One of the ways I see around this is to automatically associate public IP's on the specified subnet. This would require you specify 'subnetid' without the use of network interfaces.

http://docs.aws.amazon.com/AWSCloudFormation/latest/UserGuide/aws-properties-ec2-instance.html#cfn-ec2-instance-securitygroupids

def _create_eni_if_necessary(interface):
    '''
    Create an Elastic Interface if necessary and return a Network Interface Specification
    '''
    if 'NetworkInterfaceId' in interface and interface['NetworkInterfaceId'] is not None:
        return {'DeviceIndex': interface['DeviceIndex'],
                'NetworkInterfaceId': interface['NetworkInterfaceId']}

    params = {'Action': 'DescribeSubnets'}
    subnet_query = aws.query(params,
                             return_root=True,
                             location=get_location(),
                             provider=get_provider(),
                             opts=__opts__,
                             sigver='4')
    found = False

    for subnet_query_result in subnet_query:
        if 'item' in subnet_query_result:
            if isinstance(subnet_query_result['item'], dict):
                for key, value in subnet_query_result['item'].iteritems():
                    if key == "subnetId":
                        if value == interface['SubnetId']:
                            found = True
                            break
            else:
                for subnet in subnet_query_result['item']:
                    if subnet['subnetId'] == interface['SubnetId']:
                        found = True
                        break

    if not found:
        raise SaltCloudConfigError(
            'No such subnet <{0}>'.format(interface['SubnetId'])
        )

    params = {'SubnetId': interface['SubnetId']}

    for k in ('Description', 'PrivateIpAddress',
              'SecondaryPrivateIpAddressCount'):
        if k in interface:
            params[k] = interface[k]

    for k in ('PrivateIpAddresses', 'SecurityGroupId'):
        if k in interface:
            params.update(_param_from_config(k, interface[k]))

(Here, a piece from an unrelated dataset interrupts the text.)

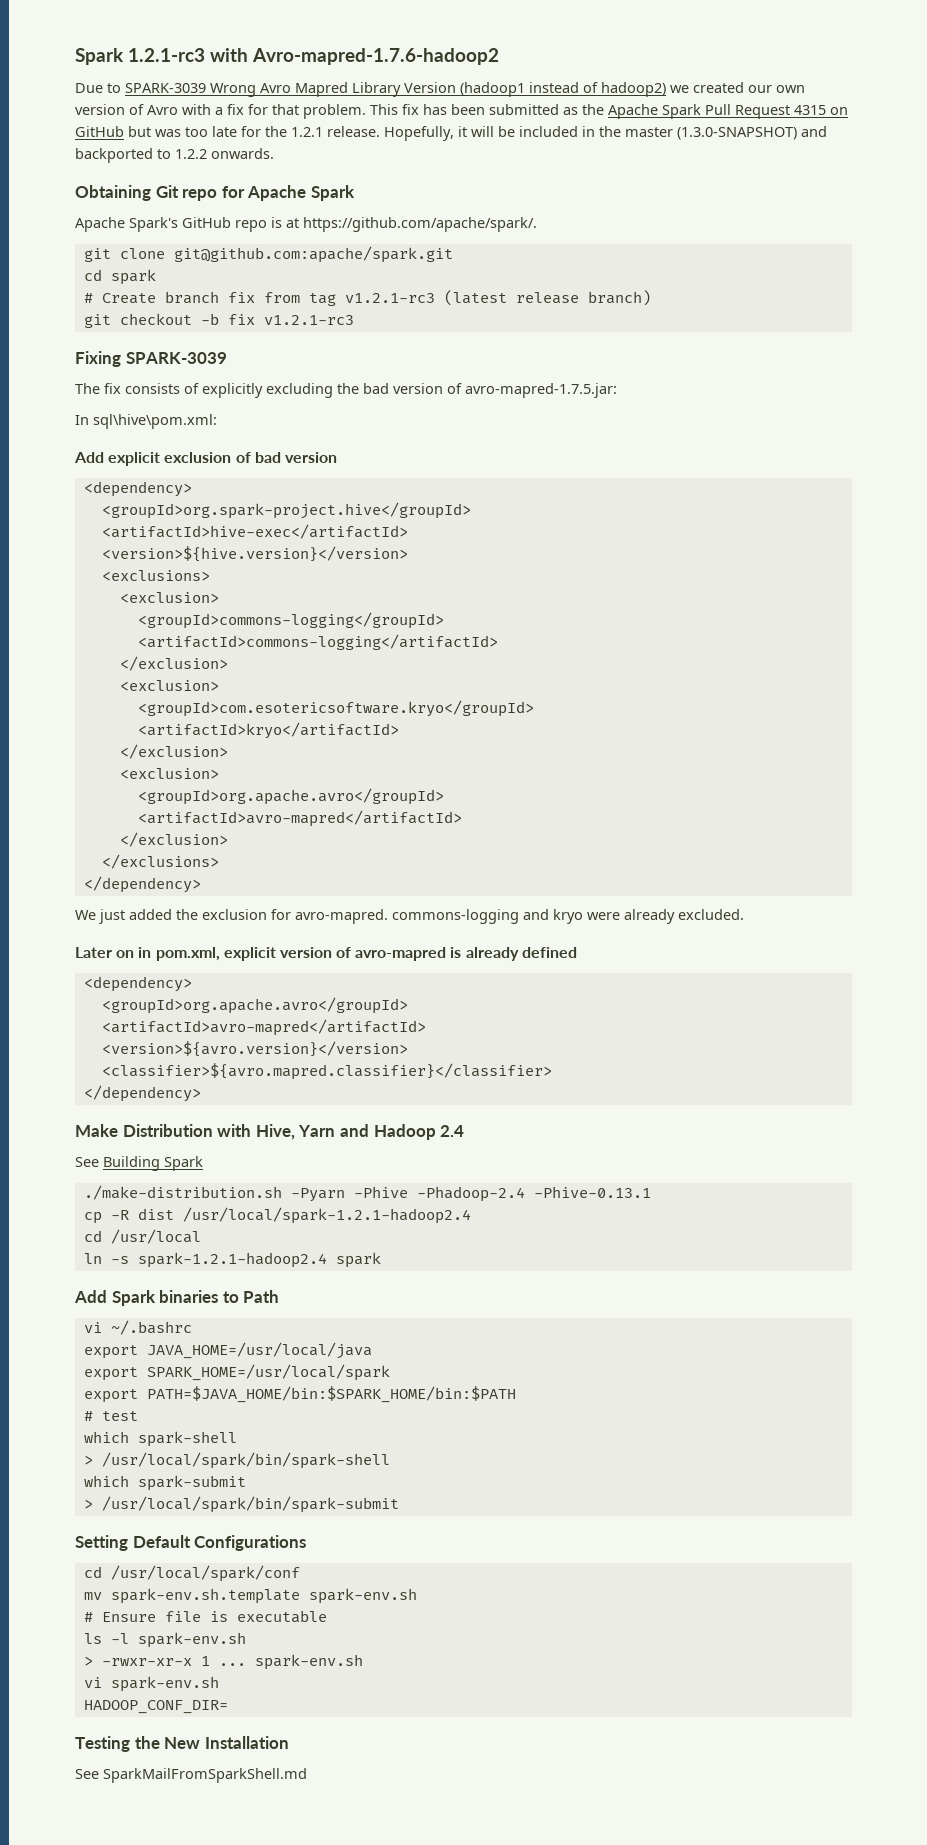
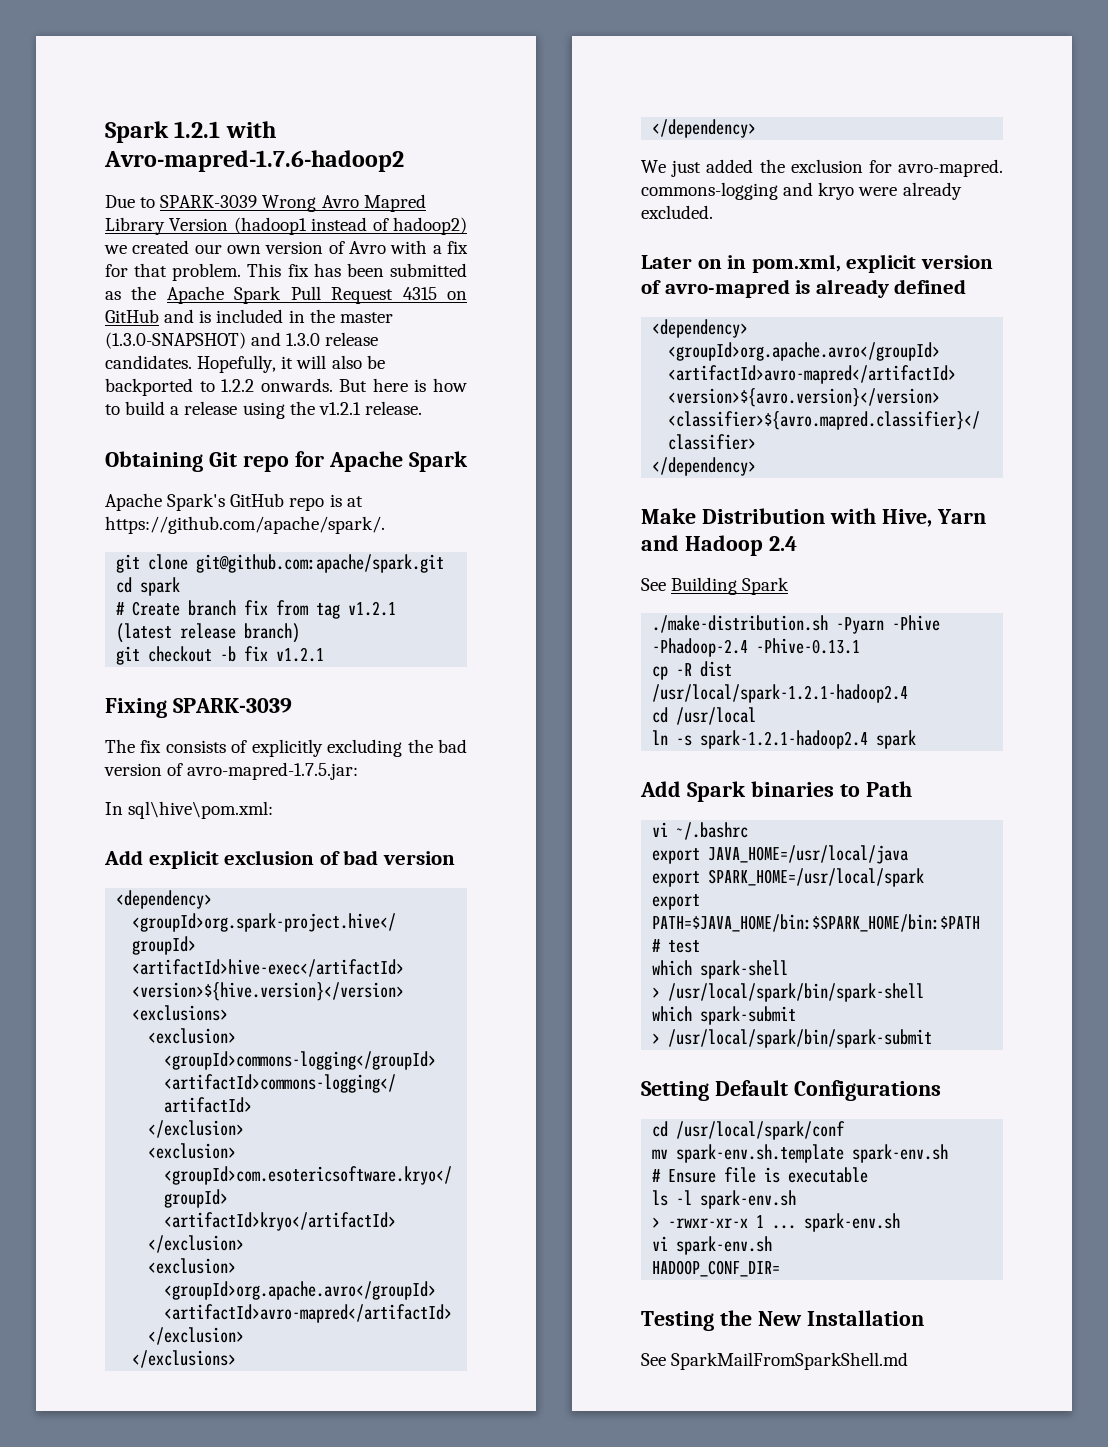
[75,48,205,65] Spark 1.2.1-rc3 -> [105,121,221,143] Spark 1.2.1
[128,126,515,141] but was too late for the 1.2.1 release. Hopefully, it will be -> [164,309,212,323] and is
[75,148,274,163] backported to 1.2.2 onwards. -> [286,332,379,346] [105,355,385,373] [105,378,467,396] [105,401,422,419] 1.3.0 release candidates. Hopefully, it will also be backported to 1.2.2 onwards. But here is how to build a release using the v1.2.1 release.
[344,293,435,303] v1.2.1-rc3 -> [348,601,397,616] v1.2.1
[263,315,354,325] v1.2.1-rc3 -> [276,647,325,662] v1.2.1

    params['Action'] = 'CreateNetworkInterface'

    result = aws.query(params,
                       return_root=True,
                       location=get_location(),
                       provider=get_provider(),
                       opts=__opts__,
                       sigver='4')

    eni_desc = result[1]
    if not eni_desc or not eni_desc.get('networkInterfaceId'):
        raise SaltCloudException('Failed to create interface: {0}'.format(result))

    eni_id = eni_desc.get('networkInterfaceId')
    log.debug(
        'Created network interface {0} inst {1}'.format(
            eni_id, interface['DeviceIndex']
        )
    )

    associate_public_ip = interface.get('AssociatePublicIpAddress', False)
    if isinstance(associate_public_ip, str):
        # Assume id of EIP as value
        _associate_eip_with_interface(eni_id, associate_public_ip)
    elif interface.get('associate_eip'):
        _associate_eip_with_interface(eni_id, interface.get('associate_eip'))
    elif interface.get('allocate_new_eip') or associate_public_ip:
        _new_eip = _request_eip(interface)
        _associate_eip_with_interface(eni_id, _new_eip)
    elif interface.get('allocate_new_eips'):
        addr_list = _list_interface_private_addresses(eni_desc)
        eip_list = []
        for idx, addr in enumerate(addr_list):
            eip_list.append(_request_eip(interface))
        for idx, addr in enumerate(addr_list):
            _associate_eip_with_interface(eni_id, eip_list[idx], addr)

Actually I primarily am specifying a network_interface for the subnetID. Certain subnets within my VPC are connected to my local network and route traffic differently. I would prefer to specify the subnet without the network interface but reading the documentation I was unable to determine how to do so.

http://docs.saltstack.com/en/latest/topics/cloud/aws.html#simple-launching-into-a-vpc

Reading that, you should be able to specify 'subnetid' without the use of network interfaces.

Guess I didn't read the documentation as thoroughly as I thought! I'll give it a whirl and report back

If you're no longer running into issues, I think this can be closed.

I was able to confirm @AkhterAli 's solution works. This issue can be closed

Worked for me also thanks for the help everyone.